_ABOUT THIS EXERCISE_
Return the text from the first line of the rows through the line containing "The Mineral Hard Pink", inclusive, reproducing each line without alteration.

_EXERCISE INPUTS_
-- -- --
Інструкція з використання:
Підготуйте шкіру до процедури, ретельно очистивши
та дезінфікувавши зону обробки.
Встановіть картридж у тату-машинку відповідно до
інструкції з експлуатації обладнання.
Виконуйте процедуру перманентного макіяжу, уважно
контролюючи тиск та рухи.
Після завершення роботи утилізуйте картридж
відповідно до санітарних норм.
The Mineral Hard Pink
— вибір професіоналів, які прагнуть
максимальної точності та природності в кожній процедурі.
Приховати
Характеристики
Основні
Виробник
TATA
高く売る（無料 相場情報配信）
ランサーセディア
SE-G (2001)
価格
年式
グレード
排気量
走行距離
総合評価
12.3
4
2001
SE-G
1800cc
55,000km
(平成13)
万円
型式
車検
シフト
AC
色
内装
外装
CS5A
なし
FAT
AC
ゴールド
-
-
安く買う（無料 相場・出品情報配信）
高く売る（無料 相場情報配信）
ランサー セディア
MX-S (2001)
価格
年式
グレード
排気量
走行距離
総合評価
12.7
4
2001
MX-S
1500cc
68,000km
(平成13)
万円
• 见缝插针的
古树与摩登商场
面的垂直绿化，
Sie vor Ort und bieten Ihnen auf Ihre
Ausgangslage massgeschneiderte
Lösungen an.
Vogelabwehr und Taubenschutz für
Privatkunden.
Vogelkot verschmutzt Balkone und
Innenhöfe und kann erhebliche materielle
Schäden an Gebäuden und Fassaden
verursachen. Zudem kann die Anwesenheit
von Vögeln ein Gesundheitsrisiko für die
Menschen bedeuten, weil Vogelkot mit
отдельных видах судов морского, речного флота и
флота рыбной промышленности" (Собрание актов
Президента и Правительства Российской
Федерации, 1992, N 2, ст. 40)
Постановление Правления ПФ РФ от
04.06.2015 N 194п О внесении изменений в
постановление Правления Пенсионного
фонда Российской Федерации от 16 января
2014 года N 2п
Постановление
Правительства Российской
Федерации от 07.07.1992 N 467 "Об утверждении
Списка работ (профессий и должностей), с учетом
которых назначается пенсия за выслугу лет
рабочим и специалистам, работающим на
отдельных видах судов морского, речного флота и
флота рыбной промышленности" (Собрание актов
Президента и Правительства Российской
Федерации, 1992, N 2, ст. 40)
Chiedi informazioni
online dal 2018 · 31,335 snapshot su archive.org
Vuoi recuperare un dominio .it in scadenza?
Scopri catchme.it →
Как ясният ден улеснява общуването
-- -- --
_PROBLEM SOLUTION_
Інструкція з використання:
Підготуйте шкіру до процедури, ретельно очистивши
та дезінфікувавши зону обробки.
Встановіть картридж у тату-машинку відповідно до
інструкції з експлуатації обладнання.
Виконуйте процедуру перманентного макіяжу, уважно
контролюючи тиск та рухи.
Після завершення роботи утилізуйте картридж
відповідно до санітарних норм.
The Mineral Hard Pink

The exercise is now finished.